- **Exercise directions**
All lines from the entries below that contain the string "Example" should be copied out.

- **Given data**
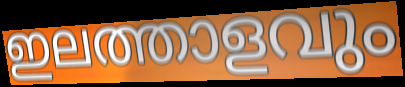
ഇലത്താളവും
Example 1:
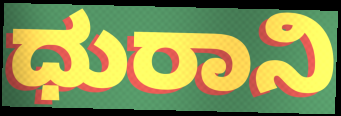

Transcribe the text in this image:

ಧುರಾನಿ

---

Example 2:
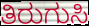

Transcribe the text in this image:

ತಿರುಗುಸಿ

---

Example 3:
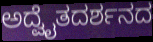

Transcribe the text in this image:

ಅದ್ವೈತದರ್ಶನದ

* * *

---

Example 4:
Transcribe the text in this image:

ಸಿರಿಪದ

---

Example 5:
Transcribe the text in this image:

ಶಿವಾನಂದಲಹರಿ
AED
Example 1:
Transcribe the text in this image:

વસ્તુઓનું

- **Written answer**
Example 1:
Example 2:
Example 3:
Example 4:
Example 5:
Example 1:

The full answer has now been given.